• Directions:
Using the data below, reproduce exactly the lines from the line with "like acne and rosacea. Skip the visit to the" to the line with "At an adult", both included; pictures must be dropped.

• Data extract:
BEGIN

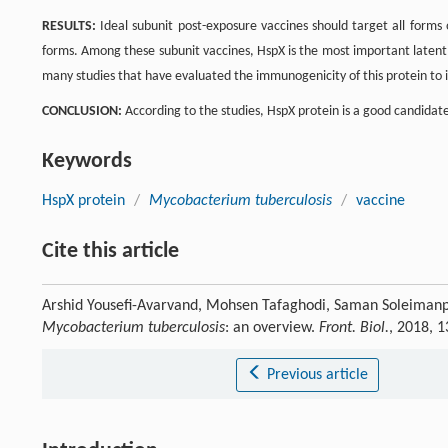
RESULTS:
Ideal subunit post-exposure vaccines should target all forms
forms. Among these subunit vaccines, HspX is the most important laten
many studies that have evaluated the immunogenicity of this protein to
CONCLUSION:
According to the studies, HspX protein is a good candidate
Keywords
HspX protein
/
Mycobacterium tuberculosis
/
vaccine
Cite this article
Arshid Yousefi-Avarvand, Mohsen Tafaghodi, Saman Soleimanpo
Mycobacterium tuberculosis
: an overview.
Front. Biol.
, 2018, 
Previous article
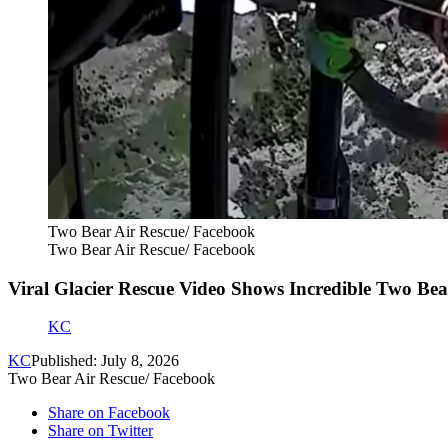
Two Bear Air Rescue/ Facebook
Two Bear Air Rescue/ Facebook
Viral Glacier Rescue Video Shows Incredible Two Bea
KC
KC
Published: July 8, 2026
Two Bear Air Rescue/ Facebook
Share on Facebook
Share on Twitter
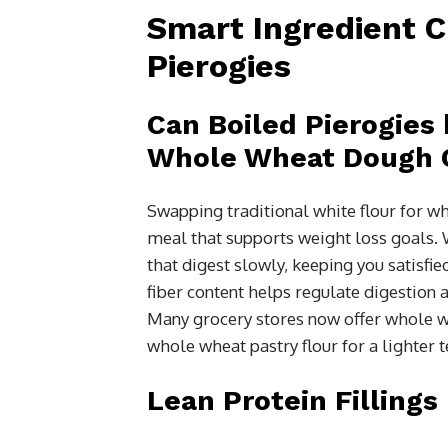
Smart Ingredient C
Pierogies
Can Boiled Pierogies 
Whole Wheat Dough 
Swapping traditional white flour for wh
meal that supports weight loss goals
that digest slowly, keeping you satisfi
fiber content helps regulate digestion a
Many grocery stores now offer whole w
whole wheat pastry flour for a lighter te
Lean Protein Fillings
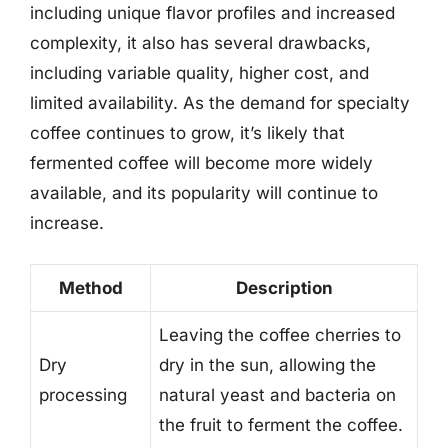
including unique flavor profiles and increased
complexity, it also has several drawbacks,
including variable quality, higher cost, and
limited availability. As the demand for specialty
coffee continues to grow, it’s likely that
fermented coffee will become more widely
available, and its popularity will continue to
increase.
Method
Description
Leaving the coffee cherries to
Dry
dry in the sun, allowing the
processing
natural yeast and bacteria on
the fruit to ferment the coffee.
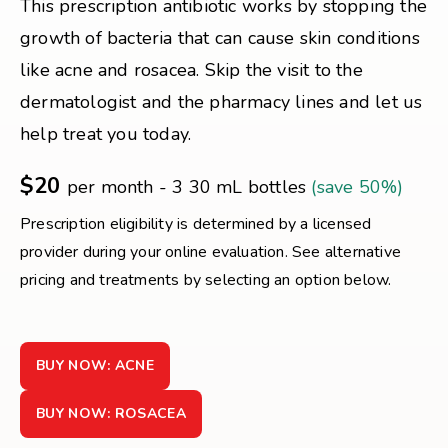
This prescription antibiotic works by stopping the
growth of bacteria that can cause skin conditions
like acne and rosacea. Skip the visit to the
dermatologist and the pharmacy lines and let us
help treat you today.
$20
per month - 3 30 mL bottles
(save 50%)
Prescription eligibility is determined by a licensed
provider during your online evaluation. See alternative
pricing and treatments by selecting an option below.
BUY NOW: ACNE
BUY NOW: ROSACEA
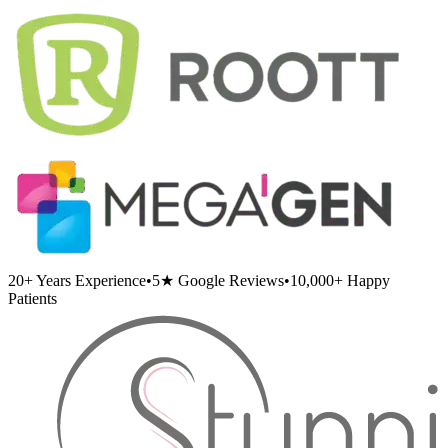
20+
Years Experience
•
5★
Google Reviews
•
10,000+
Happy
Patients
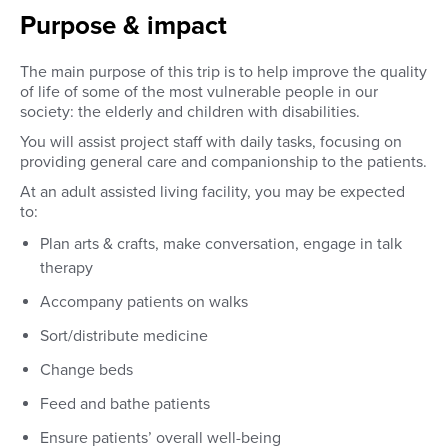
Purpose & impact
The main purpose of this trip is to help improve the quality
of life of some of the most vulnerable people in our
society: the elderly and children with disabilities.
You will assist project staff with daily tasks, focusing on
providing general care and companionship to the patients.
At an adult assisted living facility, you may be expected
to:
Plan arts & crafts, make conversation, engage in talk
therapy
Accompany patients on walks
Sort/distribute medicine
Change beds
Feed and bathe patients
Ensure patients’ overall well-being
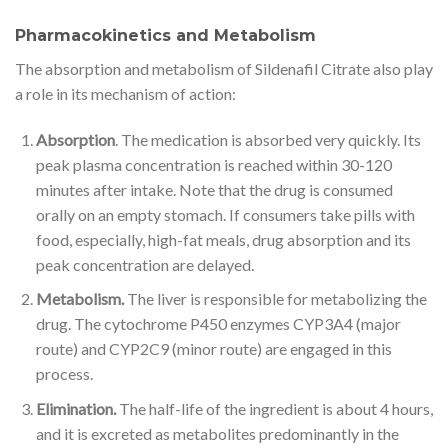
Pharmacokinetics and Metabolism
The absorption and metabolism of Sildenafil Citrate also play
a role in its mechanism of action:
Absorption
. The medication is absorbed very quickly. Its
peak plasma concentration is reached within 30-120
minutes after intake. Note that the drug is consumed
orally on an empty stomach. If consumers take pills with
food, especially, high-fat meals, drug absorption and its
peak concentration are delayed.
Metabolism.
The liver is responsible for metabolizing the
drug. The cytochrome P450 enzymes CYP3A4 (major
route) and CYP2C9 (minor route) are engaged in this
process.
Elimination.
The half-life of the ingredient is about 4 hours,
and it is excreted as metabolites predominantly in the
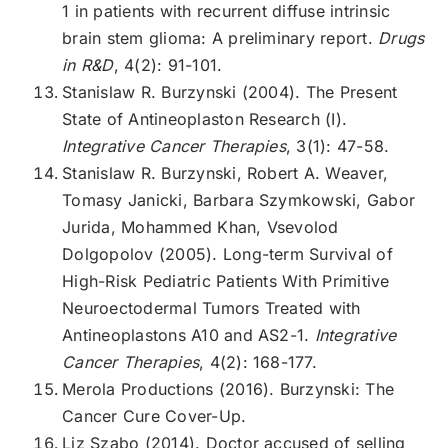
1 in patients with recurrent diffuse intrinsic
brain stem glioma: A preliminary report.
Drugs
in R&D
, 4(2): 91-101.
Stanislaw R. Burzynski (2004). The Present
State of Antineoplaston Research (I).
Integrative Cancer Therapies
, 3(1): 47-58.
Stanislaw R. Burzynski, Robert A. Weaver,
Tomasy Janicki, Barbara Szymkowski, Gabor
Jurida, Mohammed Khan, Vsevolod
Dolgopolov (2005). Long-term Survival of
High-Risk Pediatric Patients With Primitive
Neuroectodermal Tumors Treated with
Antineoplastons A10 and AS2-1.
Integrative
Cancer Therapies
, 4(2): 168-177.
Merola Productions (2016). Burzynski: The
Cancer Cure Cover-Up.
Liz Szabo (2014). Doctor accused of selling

END

• Exercise response:
like acne and rosacea. Skip the visit to the
dermatologist and the pharmacy lines and let us
help treat you today.
$20
per month - 3 30 mL bottles
(save 50%)
Prescription eligibility is determined by a licensed
provider during your online evaluation. See alternative
pricing and treatments by selecting an option below.
BUY NOW: ACNE
BUY NOW: ROSACEA
20+
Years Experience
•
5★
Google Reviews
•
10,000+
Happy
Patients
Purpose & impact
The main purpose of this trip is to help improve the quality
of life of some of the most vulnerable people in our
society: the elderly and children with disabilities.
You will assist project staff with daily tasks, focusing on
providing general care and companionship to the patients.
At an adult assisted living facility, you may be expected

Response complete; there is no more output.